Source passage.
******************************

Diego chose the new name as a way of making his new company focused around the app unique and trademarkable. Hmmm. This is all well and good, but I have some business lessons that I learned the hard way that I want to share here. I've sort of ranted about this before, but I'll say it again. I wanted to start a business in 1999 and did everything you could possibly do to start a business except actually produce a product and sell things. I created logos and incorporated and paid taxes and filled out a lot of paperwork, but at the end of the day I didn't have a business. I had a corporation that's still costing me money, but not a business.

Ready? Here's Russell's Rules for Starting a Business (since I haven't actually done this yet, please take these with a pound of salt):

  • #1 Until you are earning money, you don't have a business. It's all about the money. Don't mess with all that extraneous stuff that businesses need to mess with because unless money is coming in, you don't have actually have a business, so you don't need it. Get it? Don't worry about licenses and trademarks and business cards and all that crap until you actually SELL something.
  • #2 You don't have a product unless you have a customer. You can have users and supporters and everything in the world, but unless someone has given you MONEY for that item, you've got JACK. The best way to find out if you have what you need to start a business is to sell something. If you can't sell the product to your mother, then you obviously should reconsider the business.
  • #3 It's all about the business, not the product. Regardless of whether you've got a real product (see rule #2), if you're starting a business to sell just A product, you're not really in business. A business makes money however it can. It makes more money on things that it has expertise on, so obviously you aren't going to sell soap if you're a programmer. But hey, a business is a business. Selling soap isn't glamourous, but we all NEED soap.

******************************

Chart tasks with short answers
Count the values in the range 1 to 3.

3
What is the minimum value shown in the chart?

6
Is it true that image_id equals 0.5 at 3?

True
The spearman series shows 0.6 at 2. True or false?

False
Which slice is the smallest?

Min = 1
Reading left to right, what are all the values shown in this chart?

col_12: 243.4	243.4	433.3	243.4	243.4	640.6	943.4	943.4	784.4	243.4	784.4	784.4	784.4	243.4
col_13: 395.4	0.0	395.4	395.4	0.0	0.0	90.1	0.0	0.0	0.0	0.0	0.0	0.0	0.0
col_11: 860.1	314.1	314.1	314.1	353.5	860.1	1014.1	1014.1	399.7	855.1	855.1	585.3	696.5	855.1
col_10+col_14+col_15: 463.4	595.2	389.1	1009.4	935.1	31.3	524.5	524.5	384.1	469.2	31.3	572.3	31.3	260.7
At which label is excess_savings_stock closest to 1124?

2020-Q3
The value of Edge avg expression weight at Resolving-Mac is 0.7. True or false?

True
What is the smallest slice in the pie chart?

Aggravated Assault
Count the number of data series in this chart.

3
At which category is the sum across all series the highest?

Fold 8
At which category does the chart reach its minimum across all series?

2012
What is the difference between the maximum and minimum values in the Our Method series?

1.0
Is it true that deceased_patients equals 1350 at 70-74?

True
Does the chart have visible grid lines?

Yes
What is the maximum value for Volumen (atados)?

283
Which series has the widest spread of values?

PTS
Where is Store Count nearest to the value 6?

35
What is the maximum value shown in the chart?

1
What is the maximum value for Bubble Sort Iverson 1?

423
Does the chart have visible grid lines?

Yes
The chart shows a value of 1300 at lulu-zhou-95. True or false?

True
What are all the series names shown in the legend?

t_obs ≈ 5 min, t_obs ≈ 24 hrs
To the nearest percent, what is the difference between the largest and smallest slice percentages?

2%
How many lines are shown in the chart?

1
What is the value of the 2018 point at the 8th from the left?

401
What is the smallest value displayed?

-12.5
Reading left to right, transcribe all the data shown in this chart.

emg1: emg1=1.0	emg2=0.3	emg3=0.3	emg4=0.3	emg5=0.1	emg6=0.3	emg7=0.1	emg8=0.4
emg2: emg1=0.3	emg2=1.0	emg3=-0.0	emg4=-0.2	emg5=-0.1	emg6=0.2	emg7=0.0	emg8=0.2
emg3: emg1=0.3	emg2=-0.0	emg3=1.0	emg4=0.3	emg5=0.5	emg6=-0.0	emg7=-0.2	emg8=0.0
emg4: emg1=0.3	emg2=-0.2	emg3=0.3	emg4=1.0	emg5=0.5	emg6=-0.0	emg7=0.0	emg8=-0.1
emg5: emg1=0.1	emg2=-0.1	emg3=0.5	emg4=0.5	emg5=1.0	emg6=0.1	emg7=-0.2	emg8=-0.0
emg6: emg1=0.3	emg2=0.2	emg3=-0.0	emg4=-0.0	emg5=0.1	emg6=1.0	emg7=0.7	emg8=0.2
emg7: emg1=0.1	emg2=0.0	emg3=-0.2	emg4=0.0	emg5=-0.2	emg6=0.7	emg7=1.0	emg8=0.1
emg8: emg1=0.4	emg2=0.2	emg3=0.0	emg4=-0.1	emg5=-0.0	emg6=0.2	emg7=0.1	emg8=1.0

******************************

What you need to do.
(a) Could you retype the business-advice post, beginning at the words "Diego chose the" and stopping after "not a business."?
(b) Can you continue the post about starting a business from the point where it stops?

Numbered answers.
(a)
Diego chose the new name as a way of making his new company focused around the app unique and trademarkable. Hmmm. This is all well and good, but I have some business lessons that I learned the hard way that I want to share here. I've sort of ranted about this before, but I'll say it again. I wanted to start a business in 1999 and did everything you could possibly do to start a business except actually produce a product and sell things. I created logos and incorporated and paid taxes and filled out a lot of paperwork, but at the end of the day I didn't have a business. I had a corporation that's still costing me money, but not a business.

(b)
In addition to these basic rules, you have to talk about what you're doing. Don't worry about trade secrets or first mover advantage or any of that bullshit. Share your ideas and plans, ask for advice and listen to the replies. If you get discouraged just from hearing negative comments, you don't have what it takes to start a business. If you don't hear what you want, but still believe you've got the right idea, great! Then just follow the rules above and you're golden. Make some money and prove everyone wrong.

Comments welcome if you think I'm full of it. ;-)

-Russ

Later... checking out Diego's site, someone left a comment pointing out that the words CleverCactus have been used before. Urgh!

I left Diego this message:

I did something similar a few years ago. I wanted to start a company to give tutorials online and decided that I wanted to call it Avedia, for Audio/Visual Education.

I asked a couple programmer friends what they thought and did a search online for the name and came up with nothing. So then I bought the domain, incorporated, submitted a trademark on the name (look it up) and everything.

Then a month into it I start talking about it for the first time in front of a woman who says, "'Avedia'? Like 'Aveda' the hair salons?" Sure enough - there's a large chain of hair salons and products called Aveda and as soon as my site went up I immediately started getting emails from women all over the country asking about hair stuff. It dogged me for the entire time I was trying to work on the biz. Ugh.

So don't sweat it if you're not the only CleverCactus on earth... Make a bunch of money from the product and then hire a marketing firm or AHundredMonkeys.com to find a new name for you.